Background and objective: Pyronaridine is a blood schizonticide with a high blood-to-plasma ratio, effective against Plasmodium parasites. As a lipophilic, moderately strong base, it accumulates in low-pH compartments such as lysosomes and parasite food vacuoles, leading to tissue accumulation and differences in drug exposure between healthy individuals and patients with malaria. This study applied physiologically based pharmacokinetic (PBPK) modeling to evaluate the effects of lysosomal sequestration, red blood cell (RBC) accumulation, and parasitemia on pyronaridine pharmacokinetics.

Methods: Data were available from a phase I clinical trial and the PYRAPREG study. PBPK models were developed in PK-Sim® and MoBi®. A standard multicompartment structure was expanded by adding lysosome compartments to relevant organs. To account for malaria infection, Plasmodium parasite compartments were incorporated into RBCs, with volume scaled by parasitemia.

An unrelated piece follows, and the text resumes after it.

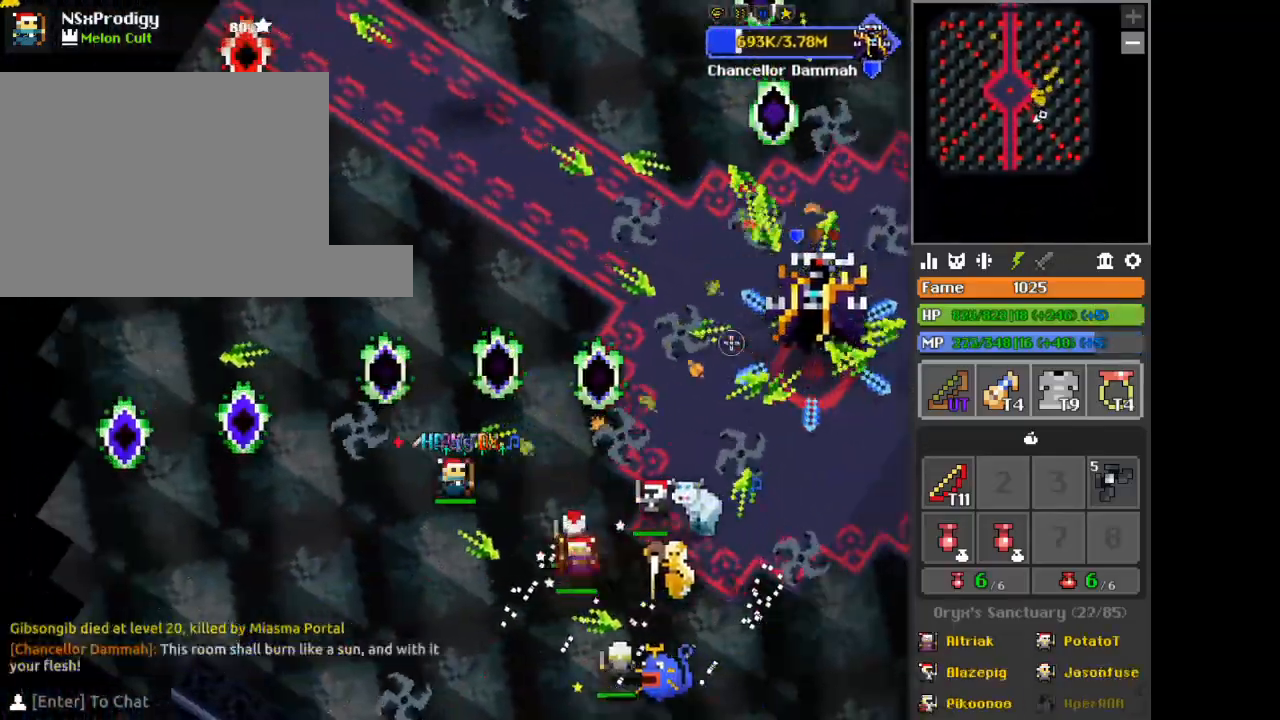
{"keys": [], "mouse": [], "events": [[125, "a", "up"], [208, "a", "down"], [333, "x", "down"], [375, "w", "down"], [417, "a", "up"], [417, "x", "up"], [500, "w", "up"]]}
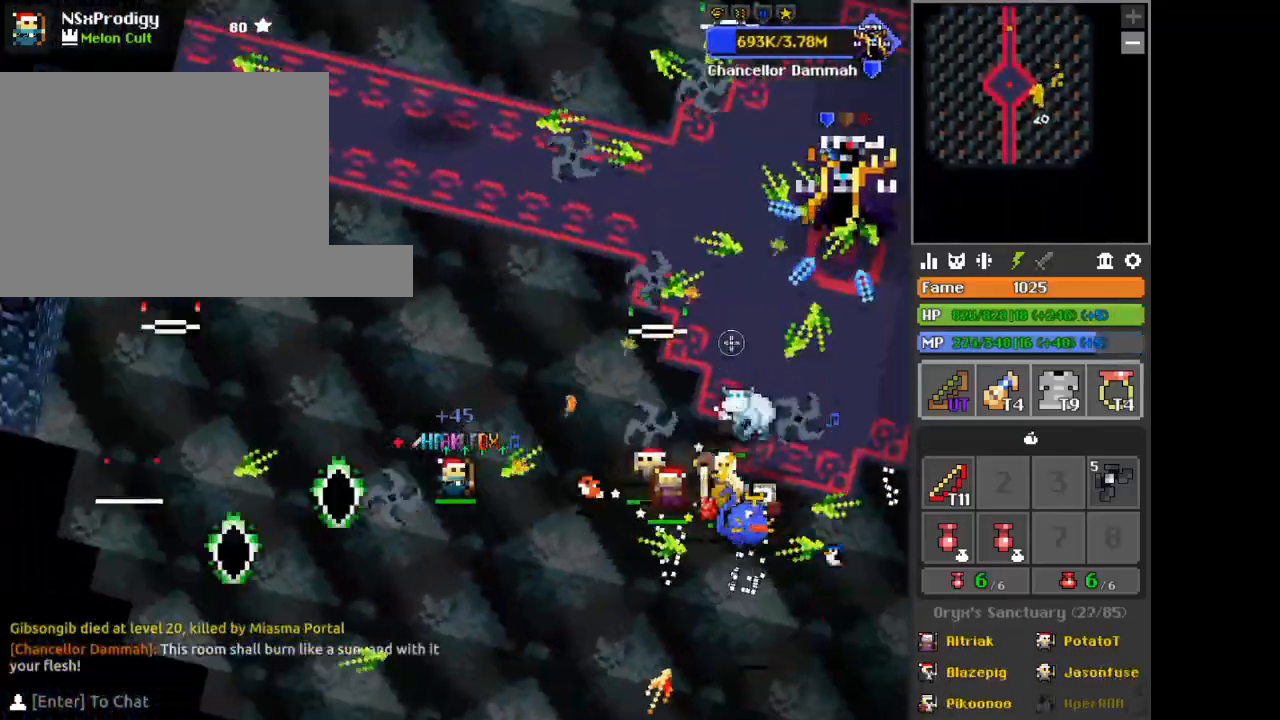
{"keys": [], "mouse": [], "events": [[209, "w", "down"], [334, "a", "down"], [375, "a", "up"], [417, "w", "up"]]}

Results: Data from 52 healthy individuals and 25 patients with malaria were used for model optimization. Incorporating lysosomal sequestration was essential for capturing pyronaridine distribution. In patients with malaria, incorporating low hemoglobin (Hb) and drug accumulation in the parasite compartment enabled an adequate description of whole blood pharmacokinetics. Simulations showed that free pyronaridine concentrations in the parasite compartment were over 10-fold higher than that in whole blood. Higher parasitemia was associated with increased area under the curve (AUC)_0-24h and C_max, mainly on day 1, as parasitemia decreased rapidly. However, the subsequent decrease in Hb had the opposite effect, lowering AUC_0-24h and C_max on the following days.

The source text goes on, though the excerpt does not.